Derrière la porte, une vieille dame toute rabougrie avec des lunettes rouges et rondes auxquelles il manquait une partie de la branche droite. Elle fumait le cul d'un cigare à l'odeur âcre, qu'elle mâchouillait en même temps. Elle m'accueillit en me demandant ce que je lui voulais, bordel de merde. Je mis du temps à la remettre mais c'était bel et bien la mère de Miles qui avait certainement dû abuser du tabac, du soleil, et des mauvaises tequilas locales ces dernières années. Il m'avait présenté ses parents à l'époque et je me souviens qu'ils me prenaient pour une petite snobe parce que j'étais parisienne alors qu'eux faisaient partie du quart-monde, de cette Amérique oubliée qui vit dans des taudis, à crédit et sans aucune couverture sociale quelle qu'elle soit. Elle ne me remit pas du tout mais me fit entrer pour boire un coca alors que son mari regardait une idiotie à la télévision, vissé dans un fauteuil défoncé aux pieds duquel gisait des cadavres de canettes de bière et de clopes. L'air ambiant qui flottait était tellement vicié, que j'avais peur de le respirer. Après quelques phrases de politesse, je m'empressai de lui demander si elle avait des nouvelles de Miles ?
- Pas une seule, me répondit-elle.
- Ce fils de pute a filé avec les ronds de pension d'invalidité de son père. Pas étonnant qu'il traîne avec une fille comme vous. Il ne nous a ramené que des problèmes, de toutes les façons, toujours.

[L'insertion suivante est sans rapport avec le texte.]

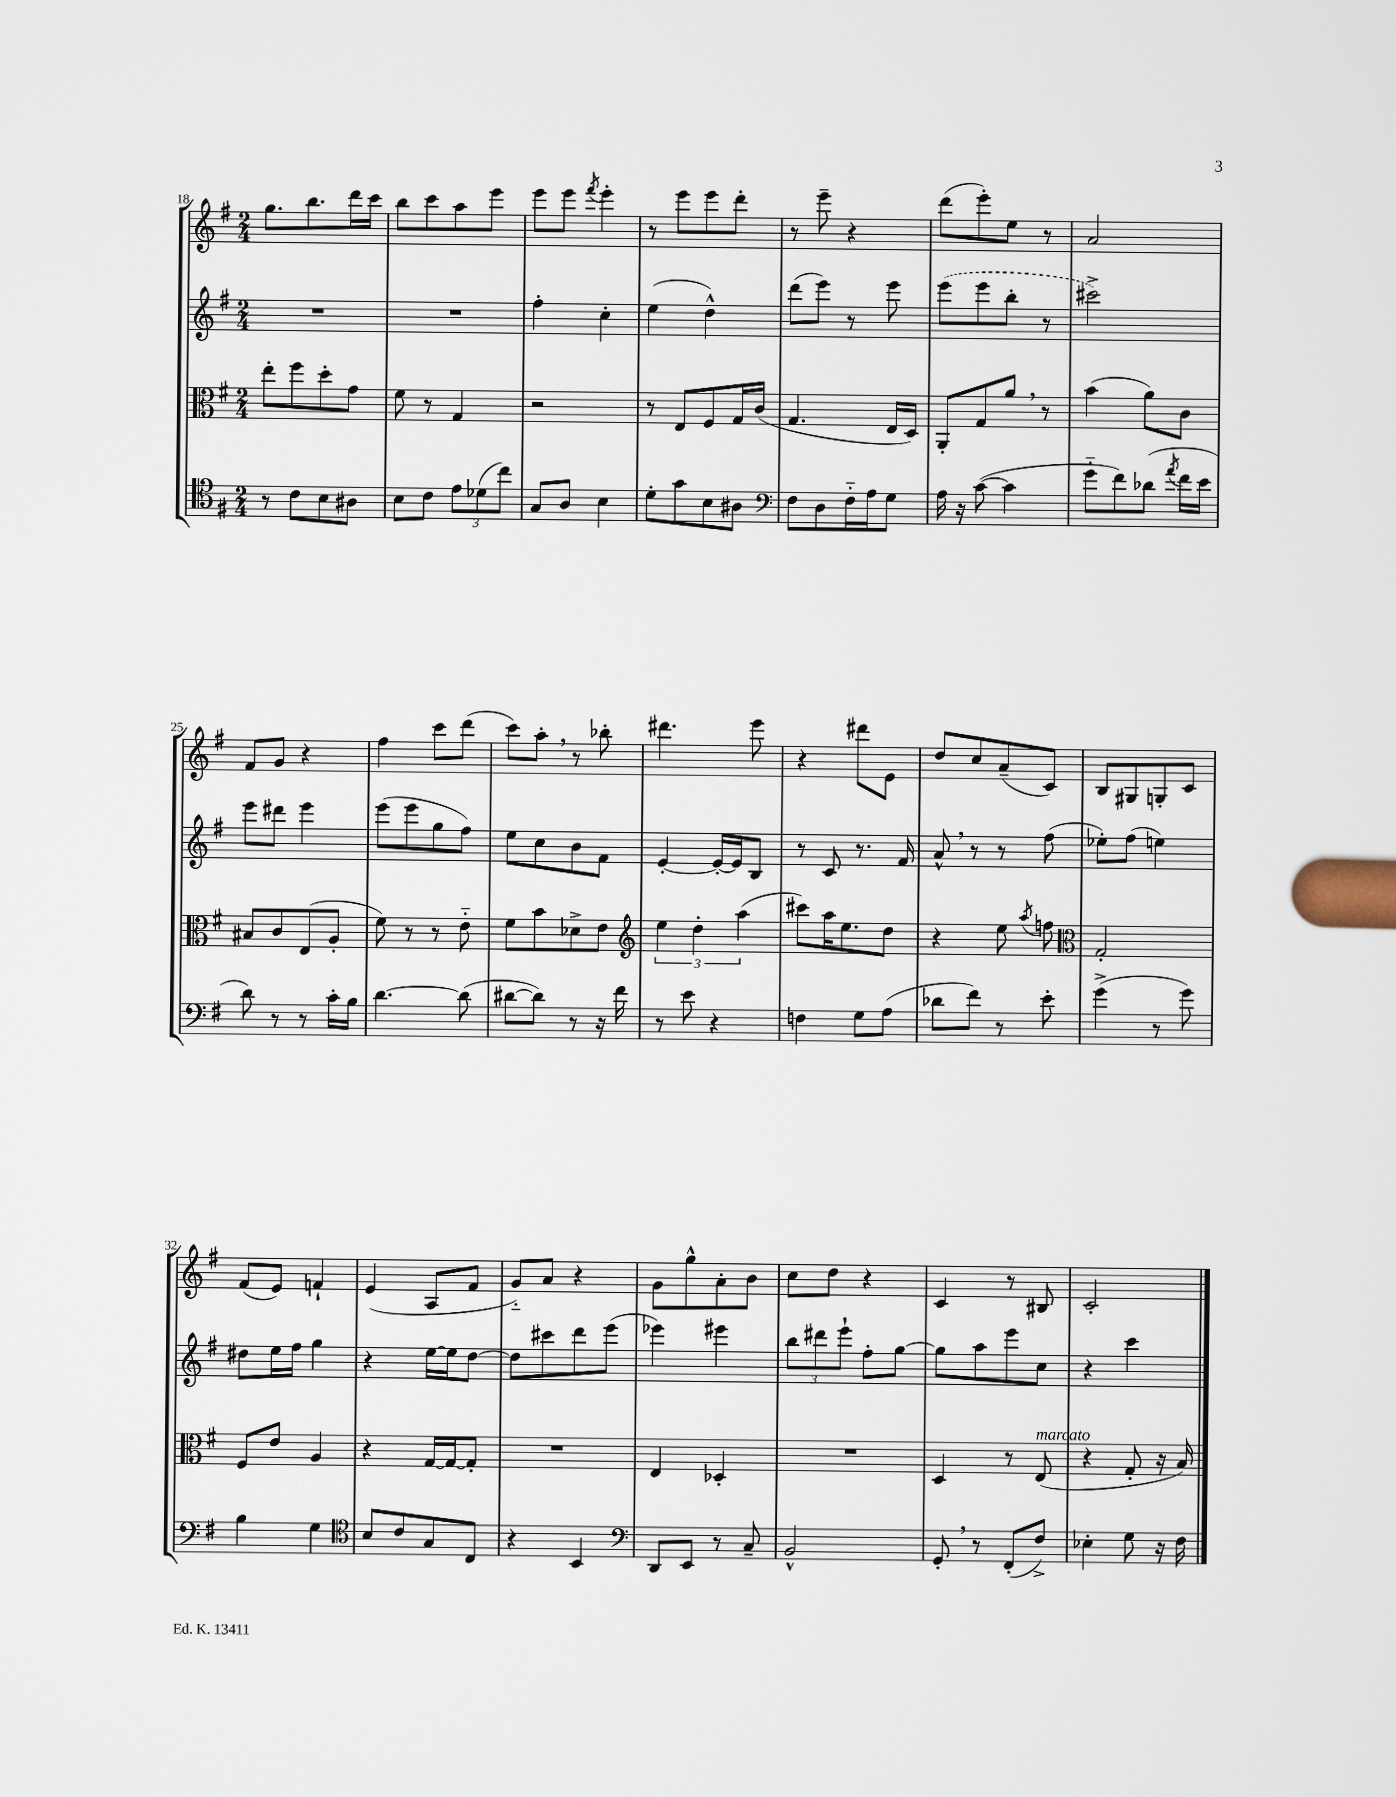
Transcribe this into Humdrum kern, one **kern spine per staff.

**kern	**kern	**kern	**kern
*staff4	*staff3	*staff2	*staff1
*clefC4	*clefC3	*clefG2	*clefG2
*k[f#]	*k[f#]	*k[f#]	*k[f#]
*M2/4	*M2/4	*M2/4	*M2/4
8r	8ee'	2r	8.gg
8c	8ff#	.	.
.	.	.	8.bb
8B	8dd'	.	.
8A#	8g	.	16ddd
.	.	.	16ccc
=	=	=	=
8B	8f#	2r	8bb
8c	8r	.	8ccc
12e	4G	.	8aa
(12d-	.	.	.
.	.	.	8eee
12cc)	.	.	.
=	=	=	=
8G	2r	4ff#'	8eee
8A	.	.	8eee
.	.	.	8qfff#
4B	.	4cc'	4eee'
=	=	=	=
8d'	8r	(4ee	8r
8g	8E	.	8eee
8B	8F#	4dd^^)	8eee
8A#	16G	.	8ddd'
.	(16c	.	.
=	=	=	=
*clefF4	*	*	*
8F#	4.G	(8ddd	8r
8D	.	8eee)	8eee~
16F#'~	.	8r	4r
16A	.	.	.
8G	16E	8eee	.
.	16D)	.	.
=	=	=	=
16A	8AA'	(8eee	(8ddd
16r	.	.	.
([8c	8G	8eee	8eee')
4c]	8a	8bb'	8ee
.	8r	8r	8r
=	=	=	=
8g'~	(4b	2ccc#^)	2a
8f#)	.	.	.
(8d-	8a)	.	.
8qa	.	.	.
16f#	8c	.	.
16e	.	.	.
=	=	=	=
8d)	8B#	8eee	8f#
8r	8c	8ddd#	8g
8r	(8E	4eee	4r
16c'	8A'	.	.
16B	.	.	.
=	=	=	=
[4.d	8f#)	(8eee	4ff#
.	8r	8eee	.
.	8r	8gg	8ccc
(8d]	8e'~	8ff#)	(8ddd
=	=	=	=
[8d#	8f#	8ee	8ccc)
8d#])	8b	8cc	8aa'
8r	8d-^	8b	8r
16r	8e	8f#	8bb-'
16f#	.	.	.
=	=	=	=
*	*clefG2	*	*
8r	6ee	[4e'	4.ddd#
8e	.	.	.
.	6dd'	.	.
4r	.	16e'_	.
.	.	16e]	.
.	(6aa	.	.
.	.	8B	8eee
=	=	=	=
4F	8ccc#)	8r	4r
.	16aa	8c	.
.	8.ee	.	.
8G	.	8.r	8ddd#
(8A	8dd	.	8e
.	.	16f#	.
=	=	=	=
8d-	4r	8a^^	8dd
8f#)	.	8r	8cc
8r	8ee	8r	(8a~
.	8qaa	.	.
8e'	8ff	(8ff#	8c)
=	=	=	=
*	*clefC3	*	*
(4g^	2G'	8ee-')	8B
.	.	(8ff#	8G#
8r	.	4ee)	8G'
8g)	.	.	8c
=	=	=	=
4B	8F#	8dd#	(8f#
.	8e	16ee	8e)
.	.	16ff#	.
4G	4A	4gg	4f`
=	=	=	=
*clefC4	*	*	*
8B	4r	4r	(4e
8c	.	.	.
8G	[16G	[16ee	8A
.	16G_	16ee]	.
8C	8G']	[8dd	8f#
=	=	=	=
4r	2r	8dd]	8g'~)
.	.	8ccc#	8a
4BB	.	8ddd	4r
.	.	(8eee	.
=	=	=	=
*clefF4	*	*	*
8DD	4E	4eee-)	8g
8EE	.	.	8gg^^
8r	4D-'	4eee#	8a'
8C~	.	.	8b
=	=	=	=
2BB^^	2r	12bb	8cc
.	.	12ddd#	.
.	.	.	8dd
.	.	12eee`	.
.	.	8ff#'	4r
.	.	[8gg	.
=	=	=	=
8GG'	4D	8gg]	4c
8r	.	8aa	.
(8FF#'	8r	8eee	8r
8F#^)	(8E	8cc	8B#
=	=	=	=
4E-'	4r	4r	2c'
8G	8G'	4ccc	.
16r	16r	.	.
16F#	16B)	.	.
==	==	==	==
*-	*-	*-	*-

Elle finit quand même par me lâcher qu'aux dernières nouvelles il était parti à Palm Springs lever de la vieille et vivre à ses crochets, faire gigolo en somme. Elle continua à se plaindre de son fils et de la vie encore de longs moments et lorsqu'elle s'aperçut que son cigare s'était éteint, elle me demanda cent dollars pour aller s'en acheter une boîte et de l'alcool pour son vieux mari, en attente d'une greffe de poumon, m'apprit-elle. Devant sa détresse et parce qu'il s'agissait certainement de leurs ultimes plaisirs, je lui en donnai cinq cents, de quoi voir venir, quelques temps. Avant que je ne parte, elle me remit une photo d'eux deux posant avec Miles en me disant que si jamais il voulait passer leur dire bonjour, il ne serait pas reçu à la carabine. Puis elle partit en courant à l'épicerie sans se retourner pour me saluer.